Espoirs et drames de l’époque contemporaine

 

Au cours du XIXe siècle, ce sont les Syriaques qui apportent les idées nationalistes dans le monde ottoman, œuvrant pour l’indépendance des nations et la constitution d’États indépendants. Grâce à leurs liens avec les chrétiens d’Occident, ils ouvrent des imprimeries, diffusent des ouvrages, développent une vie intellectuelle intense. En 1900, le Proche-Orient compte 30% de chrétiens, syriaques inclus, contre moins de 5% aujourd’hui. Les génocides et les purifications ethniques sont passés par là. Le temps des épreuves et des massacres de masse s’est intensifié durant les années 1910. Il y a d’un côté le massacre des Arméniens entre 1915 et 1923, qui a éliminé près des deux tiers de la population arménienne de l’Empire ottoman et il y a de façon simultanée le massacre des Assyro-Chaldéens par les Kurdes, qui a fait environ 250 000 victimes.
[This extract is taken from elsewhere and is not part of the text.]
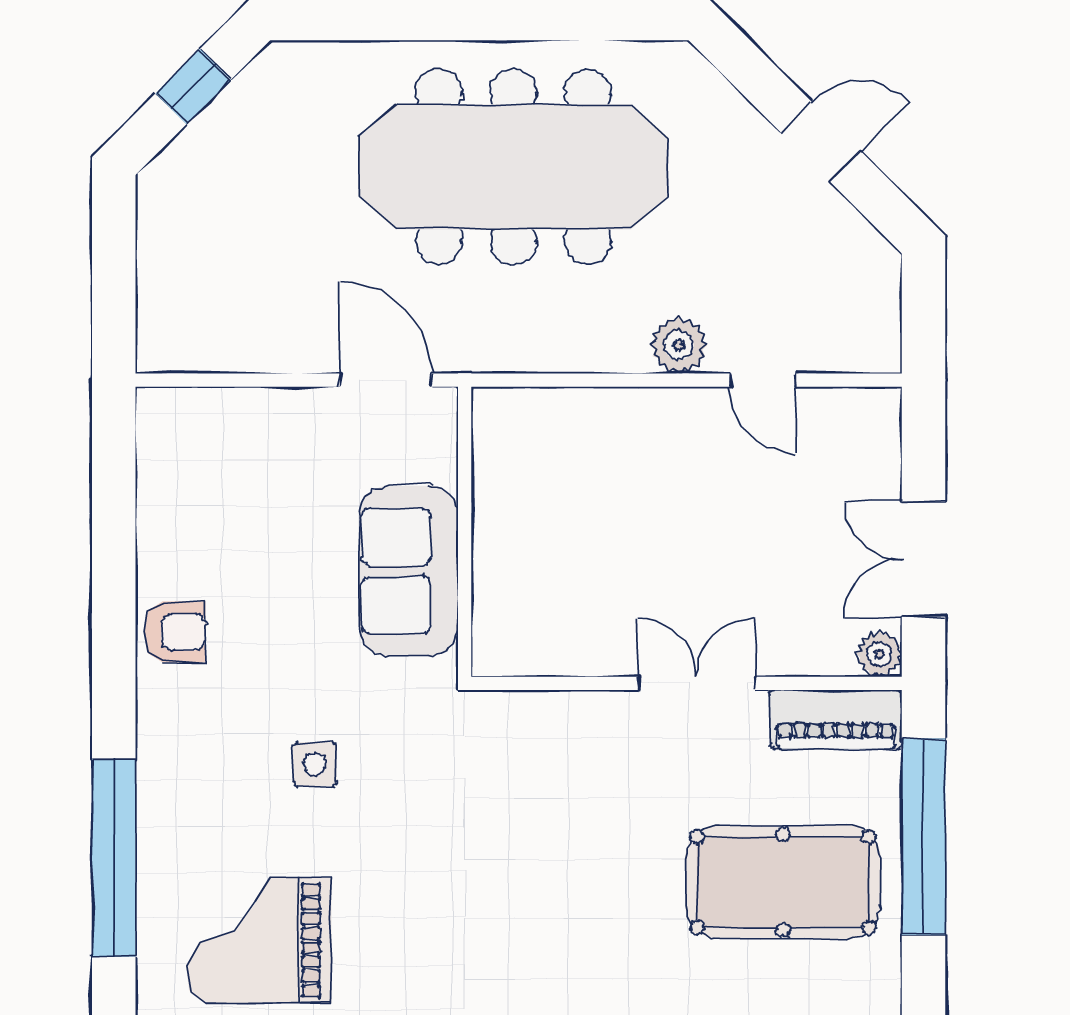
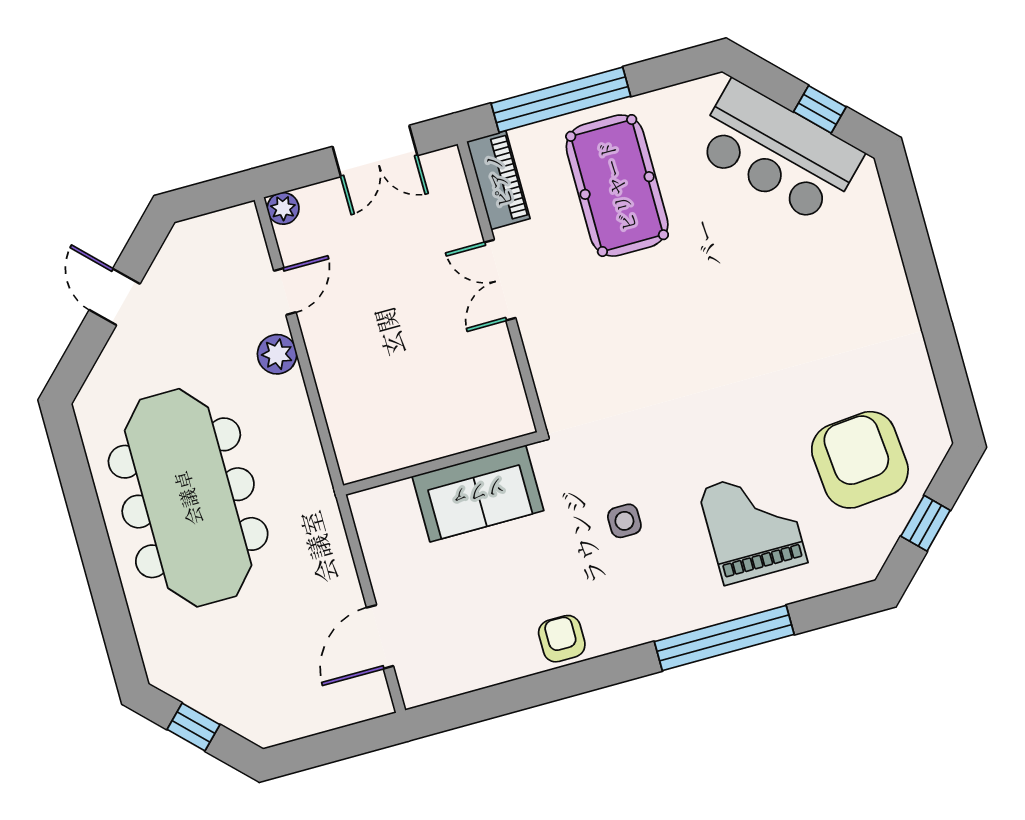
door: (386, 380) -> (380, 637), moved
plant: (879, 654) -> (283, 208), moved
grand piano: (259, 940) -> (753, 526), turned 180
Ne bénéficiant pas d’intellectuels en Europe pour porter leur cause, ce massacre est beaucoup moins connu que celui des Arméniens, pour ne pas dire qu’il est quasiment oublié. Lors de l’assaut turc contre les Kurdes au début d’octobre, très rares sont les observateurs à avoir rappelé que les Kurdes se sont illustrés dans cette purification ethnique il y a tout juste cent ans.

 

Le calvaire des Syriaques a donc commencé là et n’a cessé de s’étendre par la suite. Le nationalisme a échoué, laissant la place à l’impérialisme islamiste, qui ne laisse aucune place aux populations non musulmanes. Les Syriaques ont joué la carte du nationalisme pour éviter de créer des États confessionnaux où ceux-ci sont forcément minoritaires. La nation est une façon de dépasser l’oumma musulmane, c’est-à-dire la communauté des croyants. Il est loin désormais le temps des nationalistes laïcs à la mode Nasser ou Saddam Hussein (dont le Premier ministre était un chrétien). Partout, sauf en Jordanie, c’est l’oumma qui l’emporte. Les communautés syriaques sont désormais dispersées aux États-Unis, en France et en Suède, pour les principaux pays, ce qui rend difficile le lien avec leur terre et leur lieu d’origine.

 

Les Syriaques ont irrigué les langues et les cultures de cette région depuis deux mille ans, leur amenuisement n’est donc pas uniquement un problème de répartition électorale ou de stabilité politique, mais un enjeu majeur de civilisation. C’est un peuple aujourd’hui inconnu alors qu’il continue d’être un arc structurant du Proche-Orient.